De son côté, le gouvernement japonais, en collaboration avec l’Association des constructeurs automobiles japonais (JAMA), a mis en place le Conseil automobile pour l’examen des nouvelles contre-mesures contre les coronavirus, afin de partager les informations entre les constructeurs automobiles et les fournisseurs de pièces et de composants automobiles. Outre l’augmentation des dépenses de santé, certains pays allouent davantage de ressources aux forces de police pour les aider à mettre en œuvre des mesures d’atténuation.
Par exemple, en Australie, au Royaume-Uni et aux États-Unis, les forces de police ont été renforcées pour les aider à mettre en œuvre des mesures d’atténuation des pandémies, notamment par la formation et la fourniture d’équipements de protection individuelle. En Argentine, un accord entre la Fédération des associations de travailleurs de la santé et le gouvernement garantit que tous les travailleurs de la santé continueront à percevoir leur plein salaire pendant la quarantaine et auront droit à un transport gratuit pendant la pandémie, subventionné par le gouvernement.
Les usines textiles de certaines régions du Sri Lanka ont été temporairement fermées sur directive du gouvernement, les travailleurs ayant droit à des congés payés.

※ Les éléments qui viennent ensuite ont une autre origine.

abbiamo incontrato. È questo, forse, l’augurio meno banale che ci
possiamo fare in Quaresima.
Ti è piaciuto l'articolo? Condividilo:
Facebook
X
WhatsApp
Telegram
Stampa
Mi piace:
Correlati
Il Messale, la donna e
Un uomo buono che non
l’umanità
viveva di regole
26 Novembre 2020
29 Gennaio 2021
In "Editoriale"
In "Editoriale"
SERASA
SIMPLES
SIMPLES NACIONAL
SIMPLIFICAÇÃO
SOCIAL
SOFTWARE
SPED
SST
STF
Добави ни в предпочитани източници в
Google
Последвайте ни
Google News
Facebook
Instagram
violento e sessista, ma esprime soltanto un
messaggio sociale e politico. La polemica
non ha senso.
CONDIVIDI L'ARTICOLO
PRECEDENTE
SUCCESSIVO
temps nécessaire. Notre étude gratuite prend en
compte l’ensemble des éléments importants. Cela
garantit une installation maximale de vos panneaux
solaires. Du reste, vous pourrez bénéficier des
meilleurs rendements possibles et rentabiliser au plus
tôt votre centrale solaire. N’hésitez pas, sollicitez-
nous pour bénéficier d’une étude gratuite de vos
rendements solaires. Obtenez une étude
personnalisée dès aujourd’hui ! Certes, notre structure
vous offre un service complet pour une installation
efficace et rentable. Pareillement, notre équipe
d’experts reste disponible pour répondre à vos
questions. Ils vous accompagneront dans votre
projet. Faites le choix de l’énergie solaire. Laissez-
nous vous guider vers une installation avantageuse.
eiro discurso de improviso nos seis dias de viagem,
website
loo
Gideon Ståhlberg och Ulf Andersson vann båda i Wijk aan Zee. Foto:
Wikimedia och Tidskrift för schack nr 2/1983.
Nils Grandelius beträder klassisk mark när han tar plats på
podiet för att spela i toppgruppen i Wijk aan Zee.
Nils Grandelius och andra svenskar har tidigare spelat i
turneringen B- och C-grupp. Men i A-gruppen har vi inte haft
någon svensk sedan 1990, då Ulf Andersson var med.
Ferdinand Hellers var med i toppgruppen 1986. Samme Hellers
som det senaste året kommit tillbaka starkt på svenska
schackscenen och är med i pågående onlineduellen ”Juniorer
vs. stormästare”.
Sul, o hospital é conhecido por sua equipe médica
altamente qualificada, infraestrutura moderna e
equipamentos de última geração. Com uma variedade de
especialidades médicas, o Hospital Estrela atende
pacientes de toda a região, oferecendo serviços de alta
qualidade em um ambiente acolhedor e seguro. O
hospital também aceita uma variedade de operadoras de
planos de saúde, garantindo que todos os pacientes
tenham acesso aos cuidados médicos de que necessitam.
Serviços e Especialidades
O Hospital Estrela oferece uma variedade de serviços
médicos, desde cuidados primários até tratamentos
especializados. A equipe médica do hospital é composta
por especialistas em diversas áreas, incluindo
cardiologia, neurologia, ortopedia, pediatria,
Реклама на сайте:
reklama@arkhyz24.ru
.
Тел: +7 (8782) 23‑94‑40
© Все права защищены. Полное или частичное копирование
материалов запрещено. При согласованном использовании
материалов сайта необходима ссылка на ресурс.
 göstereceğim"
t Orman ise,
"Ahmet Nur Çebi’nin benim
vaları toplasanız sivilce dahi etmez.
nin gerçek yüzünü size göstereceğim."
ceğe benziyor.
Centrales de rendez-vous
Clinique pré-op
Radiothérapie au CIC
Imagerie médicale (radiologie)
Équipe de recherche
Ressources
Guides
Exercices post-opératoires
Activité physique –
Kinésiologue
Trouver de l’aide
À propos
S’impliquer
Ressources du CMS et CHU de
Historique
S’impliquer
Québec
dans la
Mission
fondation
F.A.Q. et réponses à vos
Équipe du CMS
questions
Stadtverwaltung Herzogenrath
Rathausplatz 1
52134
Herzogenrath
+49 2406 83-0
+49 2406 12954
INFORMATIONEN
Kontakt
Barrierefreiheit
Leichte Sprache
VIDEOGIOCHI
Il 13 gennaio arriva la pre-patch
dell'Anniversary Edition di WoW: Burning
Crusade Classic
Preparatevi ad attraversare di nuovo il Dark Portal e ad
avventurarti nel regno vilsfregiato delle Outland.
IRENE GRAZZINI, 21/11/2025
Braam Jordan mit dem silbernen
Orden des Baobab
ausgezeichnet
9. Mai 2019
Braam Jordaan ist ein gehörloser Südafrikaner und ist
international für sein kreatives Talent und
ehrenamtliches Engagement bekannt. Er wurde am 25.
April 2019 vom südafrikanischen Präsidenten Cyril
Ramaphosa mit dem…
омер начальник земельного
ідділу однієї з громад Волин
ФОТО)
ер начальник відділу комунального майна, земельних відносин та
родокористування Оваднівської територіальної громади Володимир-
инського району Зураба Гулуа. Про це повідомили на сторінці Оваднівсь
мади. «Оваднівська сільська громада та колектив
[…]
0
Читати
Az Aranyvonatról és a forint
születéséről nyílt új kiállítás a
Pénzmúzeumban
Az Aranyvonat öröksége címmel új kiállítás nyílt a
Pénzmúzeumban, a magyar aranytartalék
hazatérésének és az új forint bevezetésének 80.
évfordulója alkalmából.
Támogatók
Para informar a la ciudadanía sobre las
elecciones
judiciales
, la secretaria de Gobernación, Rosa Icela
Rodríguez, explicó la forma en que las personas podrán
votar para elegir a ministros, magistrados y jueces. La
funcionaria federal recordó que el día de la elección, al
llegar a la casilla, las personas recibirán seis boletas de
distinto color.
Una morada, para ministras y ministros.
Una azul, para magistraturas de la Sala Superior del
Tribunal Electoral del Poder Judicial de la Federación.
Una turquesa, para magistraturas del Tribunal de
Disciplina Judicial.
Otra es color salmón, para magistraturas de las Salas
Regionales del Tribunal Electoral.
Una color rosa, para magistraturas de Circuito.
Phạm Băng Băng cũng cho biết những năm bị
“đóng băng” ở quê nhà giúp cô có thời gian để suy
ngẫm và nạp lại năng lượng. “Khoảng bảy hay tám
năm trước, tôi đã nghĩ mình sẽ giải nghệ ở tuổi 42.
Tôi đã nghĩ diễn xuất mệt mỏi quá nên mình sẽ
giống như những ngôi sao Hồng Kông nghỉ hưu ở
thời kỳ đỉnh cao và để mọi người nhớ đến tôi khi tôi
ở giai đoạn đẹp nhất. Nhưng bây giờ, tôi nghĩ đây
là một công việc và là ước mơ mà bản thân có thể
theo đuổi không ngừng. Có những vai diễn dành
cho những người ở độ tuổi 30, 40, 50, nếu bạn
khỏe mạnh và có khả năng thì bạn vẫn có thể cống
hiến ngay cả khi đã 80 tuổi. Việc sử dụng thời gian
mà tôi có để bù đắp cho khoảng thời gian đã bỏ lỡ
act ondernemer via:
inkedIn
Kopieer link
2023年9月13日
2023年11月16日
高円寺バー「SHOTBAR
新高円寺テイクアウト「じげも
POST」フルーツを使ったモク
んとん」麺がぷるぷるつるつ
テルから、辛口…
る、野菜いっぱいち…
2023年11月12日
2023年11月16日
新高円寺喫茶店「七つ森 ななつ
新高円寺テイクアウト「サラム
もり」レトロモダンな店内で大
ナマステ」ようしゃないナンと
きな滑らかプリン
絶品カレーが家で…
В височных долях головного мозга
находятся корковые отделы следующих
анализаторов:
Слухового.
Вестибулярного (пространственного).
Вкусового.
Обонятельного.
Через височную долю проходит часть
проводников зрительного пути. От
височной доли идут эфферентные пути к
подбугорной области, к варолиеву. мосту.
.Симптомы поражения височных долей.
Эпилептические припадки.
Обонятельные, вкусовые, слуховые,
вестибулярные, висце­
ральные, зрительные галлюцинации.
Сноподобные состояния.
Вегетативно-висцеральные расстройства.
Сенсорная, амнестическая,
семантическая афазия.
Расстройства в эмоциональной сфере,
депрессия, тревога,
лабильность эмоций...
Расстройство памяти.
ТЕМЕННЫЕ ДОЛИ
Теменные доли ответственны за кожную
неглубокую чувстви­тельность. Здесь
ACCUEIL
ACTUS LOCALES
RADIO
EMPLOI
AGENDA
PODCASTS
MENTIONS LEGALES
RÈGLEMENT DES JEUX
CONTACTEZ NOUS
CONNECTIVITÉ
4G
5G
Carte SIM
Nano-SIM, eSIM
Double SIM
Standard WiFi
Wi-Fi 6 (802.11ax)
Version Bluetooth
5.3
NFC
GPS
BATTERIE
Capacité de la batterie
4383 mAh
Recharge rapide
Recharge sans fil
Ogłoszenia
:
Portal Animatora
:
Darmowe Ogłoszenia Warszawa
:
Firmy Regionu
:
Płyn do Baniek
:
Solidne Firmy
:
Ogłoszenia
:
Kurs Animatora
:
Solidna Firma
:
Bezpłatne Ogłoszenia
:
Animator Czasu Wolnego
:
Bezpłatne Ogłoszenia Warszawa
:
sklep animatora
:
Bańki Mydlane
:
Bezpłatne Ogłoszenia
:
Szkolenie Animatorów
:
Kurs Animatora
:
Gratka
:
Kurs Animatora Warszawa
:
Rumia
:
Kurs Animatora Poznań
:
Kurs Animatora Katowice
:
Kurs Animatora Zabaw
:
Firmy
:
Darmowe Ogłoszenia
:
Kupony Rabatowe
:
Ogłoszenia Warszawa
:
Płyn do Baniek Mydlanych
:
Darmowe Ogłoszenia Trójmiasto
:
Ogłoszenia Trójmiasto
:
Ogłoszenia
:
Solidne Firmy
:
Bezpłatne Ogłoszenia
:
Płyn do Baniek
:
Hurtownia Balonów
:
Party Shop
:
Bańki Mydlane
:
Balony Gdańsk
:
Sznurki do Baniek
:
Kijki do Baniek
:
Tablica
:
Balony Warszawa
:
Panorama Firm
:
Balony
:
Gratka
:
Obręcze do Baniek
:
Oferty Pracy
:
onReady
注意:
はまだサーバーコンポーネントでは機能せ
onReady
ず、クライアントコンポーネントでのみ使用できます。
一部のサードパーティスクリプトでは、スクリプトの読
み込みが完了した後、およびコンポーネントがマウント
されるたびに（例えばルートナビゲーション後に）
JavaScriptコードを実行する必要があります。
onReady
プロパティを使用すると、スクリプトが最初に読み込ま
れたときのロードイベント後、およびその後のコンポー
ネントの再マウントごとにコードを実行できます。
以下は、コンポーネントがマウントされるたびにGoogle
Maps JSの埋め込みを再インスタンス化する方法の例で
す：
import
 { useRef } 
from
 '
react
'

Le document note qu’au Cambodge, les travailleurs suspendus peuvent recevoir 40 % de leur salaire de leur employeur et 20 % supplémentaires du gouvernement. Le Cambodge a également suspendu les cotisations à la Caisse nationale de sécurité sociale pour les usines de vêtements et de textiles qui ont été touchées par une pénurie de matières premières en raison du Covid-19.